Zhongguo Dang Dai Er Ke Za Zhi. 2025 Aug 15;27(8):1022-1026. doi: 10.7499/j.issn.1008-8830.2502010.
This paper reports the case of a 10-month-old male infant with Beckwith-Wiedemann syndrome (BWS) who presented with a reducible right inguinal mass and an empty scrotum for 10 months and was admitted for elective surgery. Preoperative ultrasonography revealed a right adrenal mass, which was pathologically diagnosed as ganglioneuroblastoma (GNB) after surgical excision. The patient exhibited characteristic features of BWS, including omphalocele, flame-shaped nevus on the forehead, bilateral earlobe creases, and embryonal tumor. Next-generation sequencing identified a heterozygous mutation in the gene (chr11:2905365), confirming the diagnosis of BWS. Early diagnosis, standardized management, and tumor surveillance are crucial for improving prognosis in children with BWS. Ultrasonography enables early detection of tumors and informs clinical decision-making regarding intervention.

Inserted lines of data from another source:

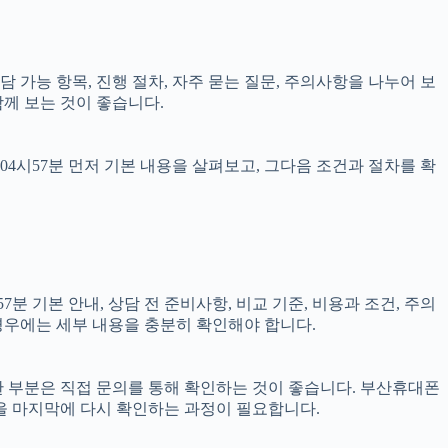
상담 가능 항목, 진행 절차, 자주 묻는 질문, 주의사항을 나누어 보
함께 보는 것이 좋습니다.
04시57분 먼저 기본 내용을 살펴보고, 그다음 조건과 절차를 확
분 기본 안내, 상담 전 준비사항, 비교 기준, 비용과 조건, 주의
 경우에는 세부 내용을 충분히 확인해야 합니다.
요한 부분은 직접 문의를 통해 확인하는 것이 좋습니다. 부산휴대폰
을 마지막에 다시 확인하는 과정이 필요합니다.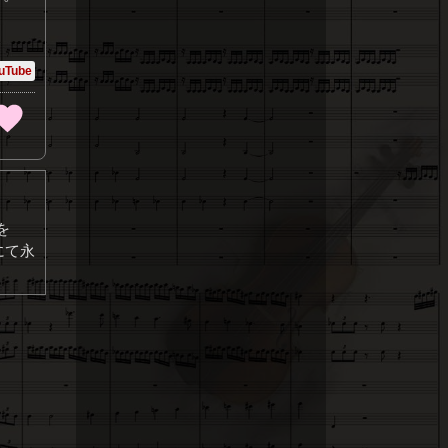
uTube
を
にて永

本文报告了一例10个月大的患有贝克威思-维德曼综合征(BWS)的男婴,该患儿右侧腹股沟可复性肿块及阴囊空虚10个月,因择期手术入院。术前超声检查发现右侧肾上腺肿块,手术切除后经病理诊断为神经节神经母细胞瘤(GNB)。该患者表现出BWS的特征性表现,包括脐膨出、前额火焰状痣、双侧耳垂皱折和胚胎性肿瘤。二代测序在该基因(chr11:2905365)中鉴定出一个杂合突变,证实了BWS的诊断。早期诊断、规范化管理和肿瘤监测对于改善BWS患儿的预后至关重要。超声检查能够早期发现肿瘤,并为干预的临床决策提供依据。